She was an aspiring marine biologist from tony New Canaan, Connecticut who loved nature and hanging out with her friends.
So when Katherine Schlegel, 20, told her mom Elena in August 2018 that she was headed to Randall’s Island for the “Electric Zoo” music fest, “I didn’t think anything about it,” her mother recently told The Post.
“Like, ‘OK, she’s going off for the weekend to a concert,’ ” Elena Schlegel recalled. “And off she went — Friday morning, ‘Bye, have a great a time.’
“Never saw her again,” the mother said.
What happened to Katherine next is a tragic mix of missteps and crime detailed for the first time to The Post by her mom and the dogged Bronx NYPD detective who helped solve the case.
Elena recalled how earlier in 2018, Katherine found herself struggling with school and decided to take a semester off from the University of South Carolina to return home for awhile.
Soon, a friend introduced the young woman to a group of Army soldiers stationed at upstate Fort Drum.
In the spring of that year, Katherine went to the base’s military ball with one of the soldiers, a sergeant named Nick Ramshaw, and the pair started dating.
Katherine also met Ramshaw’s friend, Tanner Howell, a fellow soldier stationed at the base.
Elena said she remembers not being “keen” on Katherine’s new relationship, but didn’t worry too much because she didn’t think it would last.
After a few months of dating, Katherine, Ramshaw, Howell and several other friends made plans to attend Electric Zoo — a three-day electronic-music carnival scheduled to culminate with a performance by mega-DJ Tiesto on the Sunday before Labor Day.
On Randall’s Island off Manhattan, Howell arranged to buy 57 capsules of the drug ecstasy, or Molly, from two other Fort Drum soldiers who also traveled to the festival, prosecutors charged in a criminal complaint against him filed in Manhattan federal court.
The soldiers — former Army Spc. Lagaria Slaughter and an unnamed man who is cooperating with authorities — met Katherine and one of her friends near the bag check outside the festival and handed over the drugs, the feds said.
Howell then electronically transferred $560 to the drug dealers, according to the complaint.
“I texted and talked to her that afternoon, and around 9:30 at night, she sent me a picture of her with another friend of ours from New Canaan,” Elena recalled. “She said she was having a good time, and that was that.”
At some point after, as thousands of revelers danced in neon outfits at the site, Katherine collapsed, and her limp body was carried from the grounds by friends and loaded into an Uber.
But instead of heading to a hospital, Katherine’s friends directed the cabbie to an Airbnb in The Bronx, a “notorious” party house they had rented on a shore-line block in Throggs Neck, NYPD Detective Anthony Russo told The Post.
“When [Katherine] arrived back at the Airbnb, she was unconscious, but she was still alive,” said Russo, an overdose-squad investigator.
Her friends at the Airbnb eventually called 911, although they actively tried to hide information from the first-responders who showed up, Russo alleged.
“There was confusion on part of EMS solely because the right information wasn’t being given to EMS,” Russo said. “[Katherine’s friends] were trying to hide what exactly happened to her and what was going on there.”
Katherine was rushed to Jacobi Medical Center and then transferred to a Manhattan hospital — but she soon died.
The city Medical Examiner’s Office later determined she fatally overdosed on a cocktail of drugs, including Molly, cocaine, methamphetamine, amphetamine, an appetite suppressant and Xanax.
Now it was up to Russo — spurred on by Elena — to help piece together what happened and who might be responsible for the drugs.
After Katherine’s death, investigators traced text messages tying her to Howell, Slaughter and the unnamed man who later pleaded guilty to a federal drug charge in exchange for a lighter sentence.

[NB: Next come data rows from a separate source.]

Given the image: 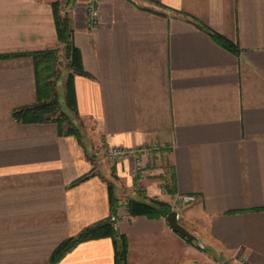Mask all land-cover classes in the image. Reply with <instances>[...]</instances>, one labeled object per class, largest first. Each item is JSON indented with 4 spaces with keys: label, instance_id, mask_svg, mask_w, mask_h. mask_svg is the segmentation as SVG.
Instances as JSON below:
<instances>
[{
    "label": "crops",
    "instance_id": "obj_1",
    "mask_svg": "<svg viewBox=\"0 0 264 264\" xmlns=\"http://www.w3.org/2000/svg\"><path fill=\"white\" fill-rule=\"evenodd\" d=\"M53 1L0 0V53L58 47ZM87 2L68 10L87 72L73 75L84 147L54 121L13 117L37 100L34 63L0 57V264H48L64 239L110 215L108 182L119 203L135 196L125 187L134 157L90 152L112 145L154 148L138 184L167 202L195 195L176 210L204 245L165 217L118 207L126 264H264V0H100L93 28ZM55 264H114L113 241L79 242Z\"/></svg>",
    "mask_w": 264,
    "mask_h": 264
},
{
    "label": "trees",
    "instance_id": "obj_2",
    "mask_svg": "<svg viewBox=\"0 0 264 264\" xmlns=\"http://www.w3.org/2000/svg\"><path fill=\"white\" fill-rule=\"evenodd\" d=\"M73 2L74 0H54L52 2L58 43L64 51L67 61L66 67L68 69L64 84L65 109L59 103L56 87V82L60 77L57 47L34 51L0 53V57L30 55L34 63L37 100L33 104L15 108L12 112L13 117L18 121H54L58 126L59 134L74 135L78 143L84 147V136L79 125L69 117V113H72L76 119L80 118L75 104L73 75L76 73L87 74L82 65L80 49L75 45L73 40V26L68 15V10ZM203 27L210 32L216 42L237 53L238 48L235 42L222 34L211 31L207 26ZM92 173L93 168L90 172L75 179L72 184L83 181ZM107 186L110 215L85 227L76 235L64 239L52 252L48 264L57 263L66 252L79 242L100 237H111L114 247V264H126L127 239L116 227L119 201L115 194L113 183L108 182ZM149 200L151 201L150 203L130 198L126 205L128 215H145L150 218H160L166 217L172 210L167 201L158 198H150ZM186 239L198 246L194 241Z\"/></svg>",
    "mask_w": 264,
    "mask_h": 264
},
{
    "label": "rangeland",
    "instance_id": "obj_3",
    "mask_svg": "<svg viewBox=\"0 0 264 264\" xmlns=\"http://www.w3.org/2000/svg\"><path fill=\"white\" fill-rule=\"evenodd\" d=\"M57 56H58V66H59V70H60V77H59V79L56 82V87H57V91H58V100L60 101V104L64 105L63 85L65 84V80H66V77H67L68 69L66 67V62L67 61L65 59L64 51H63L61 45H59L57 47ZM64 74H66V75H64ZM69 117L77 125H79V128H80V130H81V132H82V134L84 136V143L86 144L87 141H86L85 137H86L87 132H88V130H87L88 122L85 119L81 118V117L76 119L73 116L72 113H69ZM99 149L93 146V148L91 150L90 149H88V150H90V152H92V155L95 156V157L99 156V157H101L103 159L106 158L107 157L106 152H105V155H104V153L99 152ZM107 159L109 161H111L108 157H107ZM140 160H141V158H140ZM141 170H143L142 167L140 168V171ZM137 179H138V175L136 177H132V182L129 184V186H125V187L129 188V190H131L135 194V196L133 198H136V199H139V200H142V201L150 203L151 201L149 199L150 198H154L153 195H149L148 191H147V188L144 185L138 184V180ZM157 183H158V187H159V190H160V194H164L165 192L163 190H161V189H162V187H164V189L166 191V182L164 180L158 179ZM144 196H147V197H144ZM130 198L131 197L124 198L123 200H121L120 203H118V207H119V210H120L121 213H122V211L127 212L126 205H127V203H128ZM168 202H169L170 207L172 209H177V208L185 205V204H180L179 202H177L176 196L170 198V200Z\"/></svg>",
    "mask_w": 264,
    "mask_h": 264
},
{
    "label": "built area",
    "instance_id": "obj_4",
    "mask_svg": "<svg viewBox=\"0 0 264 264\" xmlns=\"http://www.w3.org/2000/svg\"><path fill=\"white\" fill-rule=\"evenodd\" d=\"M99 2L100 0H88L86 5V19L87 26L89 28L95 27L100 20L99 12ZM154 148L150 146H132L126 147L122 145H112L105 148L107 157L111 161H123L130 157H134V165L131 169L132 177H136L139 174L141 168V155H149ZM165 192L164 187L162 189ZM177 202L180 204H188L196 199L193 194H179L176 196Z\"/></svg>",
    "mask_w": 264,
    "mask_h": 264
},
{
    "label": "water",
    "instance_id": "obj_5",
    "mask_svg": "<svg viewBox=\"0 0 264 264\" xmlns=\"http://www.w3.org/2000/svg\"><path fill=\"white\" fill-rule=\"evenodd\" d=\"M166 221L168 222L169 226L177 233L182 235L185 238H188L194 241L200 248H204L203 243L201 242L200 238L186 228L183 224L179 221V211L176 209H172L165 217Z\"/></svg>",
    "mask_w": 264,
    "mask_h": 264
}]
</instances>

Investigators also searched Slaughter’s quarters and recovered 10 capsules of Molly, 55 doses of LSD, some magic mushrooms and drug-packing materials, according to charging documents.
Slaughter pleaded guilty last month in Manhattan federal court to a federal narcotics distribution charge. He was sentenced to 15 months in prison. His lawyer did not respond to a request for comment.
Howell is awaiting trial on conspiracy to distribute narcotics and possession with intent to distribute narcotics. His lawyer also did not respond to requests for comment.
Ramshaw — who has not been charged with any crime — refused to cooperate with investigators, Russo said. Ramshaw did not respond to requests for comment.
Russo told The Post that Elena’s push for closure helped him continue the investigation, which was slow-moving at times and lasted more than a year.
“It hit home,” he said of the mom’s anguish. “The least we can do in the unit is bring closure to the families that are affected. It’s something that we bring to all of the cases that we do.”
Katherine was laid to rest at a packed funeral in New Canaan at St. Aloysius church, Elena said.
Ultimately, the heartbroken mother said she is speaking up to warn other parents and young people about the dangers of taking drugs at party events.
“I don’t want someone else to be in the position,” she said. “It’s the worst thing that could ever happen to you.”